12 In regard to the demand of deepwater rigs, we have currently four into operation, two working on the Perdido Fold Belt area and the other one on the southern part of the deepwater Gulf of Mexico, in the gas basin, but with the intention to move one of these southern rigs into the Perdido area to keep exploring that promising area. So, we have the count of four. And with the current level of CapEx that has been authorized, we expect to continue with this four and maybe when the deepwater round has been launched by the CNH sometime next month and when those contracts are finally awarded sometime next year, we could think in increasing the number of deepwater rigs used to explore in the Gulf of Mexico -- in the Mexican jurisdiction.
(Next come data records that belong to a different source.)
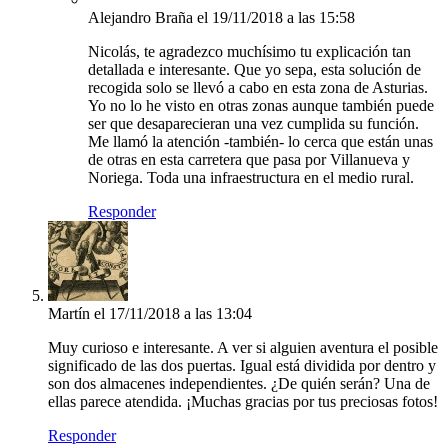
Alejandro Braña
el 19/11/2018 a las 15:58
Nicolás, te agradezco muchísimo tu explicación tan
detallada e interesante. Que yo sepa, esta solución de
recogida solo se llevó a cabo en esta zona de Asturias.
Yo no lo he visto en otras zonas aunque también puede
ser que desaparecieran una vez cumplida su función.
Me llamó la atención -también- lo cerca que están unas
de otras en esta carretera que pasa por Villanueva y
Noriega. Toda una infraestructura en el medio rural.
Responder
Martín
el 17/11/2018 a las 13:04
Muy curioso e interesante. A ver si alguien aventura el posible
significado de las dos puertas. Igual está dividida por dentro y
son dos almacenes independientes. ¿De quién serán? Una de
ellas parece atendida. ¡Muchas gracias por tus preciosas fotos!
Responder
Mario Beauregard^ Okay. With regards to the negotiations with the union, what I can tell you is that they are ongoing and have stated a limit in the public debt and general law which is August 11, What we can say at this moment is that they are proceeding in an orderly fashion and strictly adhering to current legislations and the provisions included in the Energy Reform. Once we conclude with these negotiations, we will of course make the result public. Thank you. Operator^ Thank you. Our next question online comes from David Gamboa from TPH. Please go ahead. David Gamboa^ Hi. It's here, David Gamboa again. I just have a follow up, just hoping clarification. In terms of the shallow water discoveries, did you say $5 to $7 per barrel? I think that might probably be the up cost of operating in this area. But I was more looking for -- up to the break/even levels, so if I could just clarify that. And on the same line of thought, can you just provide us probably on an oil price that you would need to make a 10% return on these discoveries? Thank you. Gustavo Hernandez^ Yes. David, right, $5 and $7 is the production cost, but if you consider the $13 to $18 -- the finding and development, you can have probably $20 to $25 the breakeven the level for these shallow water discoveries. And with these values, we have alignment with the current values of our discoveries in that same base percentages, shallow water areas. David Gamboa^ Thank you. Operator^ At this time, I see we have no further questions. I would now like to turn the call over to Mario Beauregard for closing remarks.

13 Mario Beauregard^ Thank you very much to everyone. With this, we conclude our call. Thanks for your participation and remember that we have our Investor Relation Office and we'll answer any questions you may have at any time. Operator^ Thank you, ladies and gentlemen. This concludes today's conference. Thank you for participating. You may now disconnect. Thank you very much.